THE INPUT.
== Segment start ==
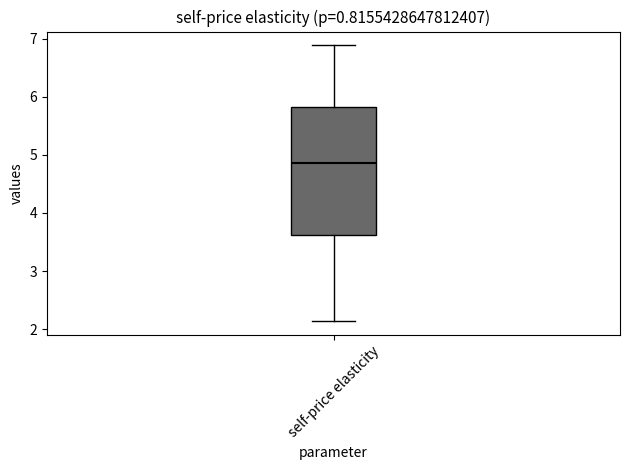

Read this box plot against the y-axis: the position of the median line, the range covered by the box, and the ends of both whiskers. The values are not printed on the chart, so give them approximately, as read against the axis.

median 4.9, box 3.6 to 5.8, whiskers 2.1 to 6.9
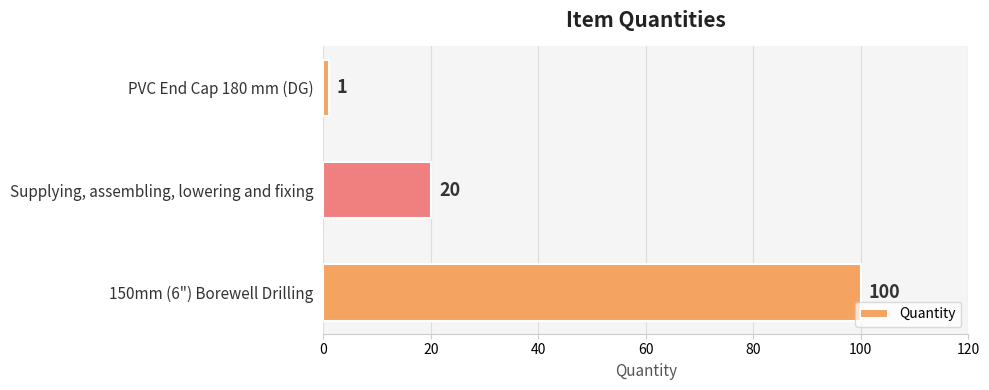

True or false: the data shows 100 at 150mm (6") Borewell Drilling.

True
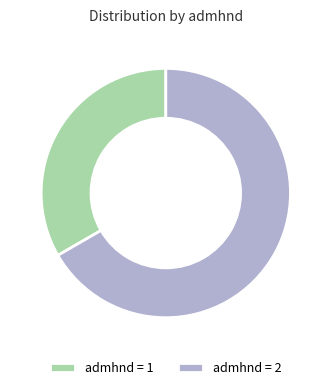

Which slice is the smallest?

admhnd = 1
== Segment end ==
== Segment start ==
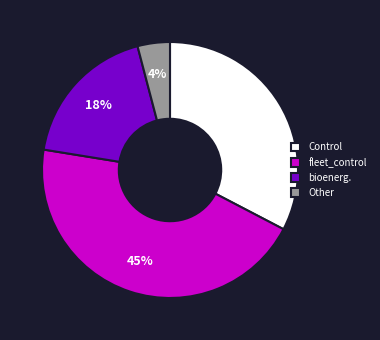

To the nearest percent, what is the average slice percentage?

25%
== Segment end ==
== Segment start ==
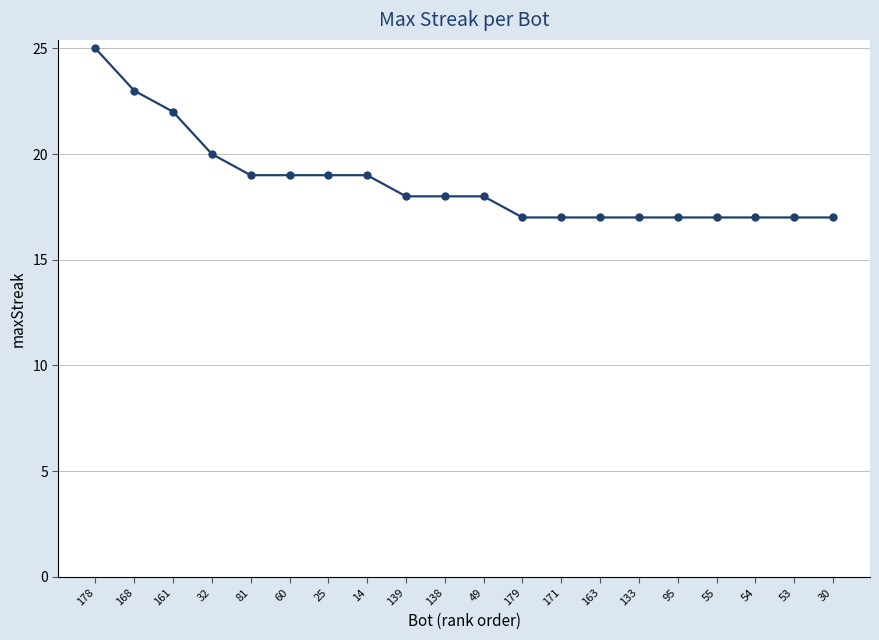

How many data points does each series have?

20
== Segment end ==
PROBLEM TO SOLVE. Pull out every line in the entries above that contains the string "data", matching case exactly.

SOLVED EXERCISE.
True or false: the data shows 100 at 150mm (6") Borewell Drilling.
How many data points does each series have?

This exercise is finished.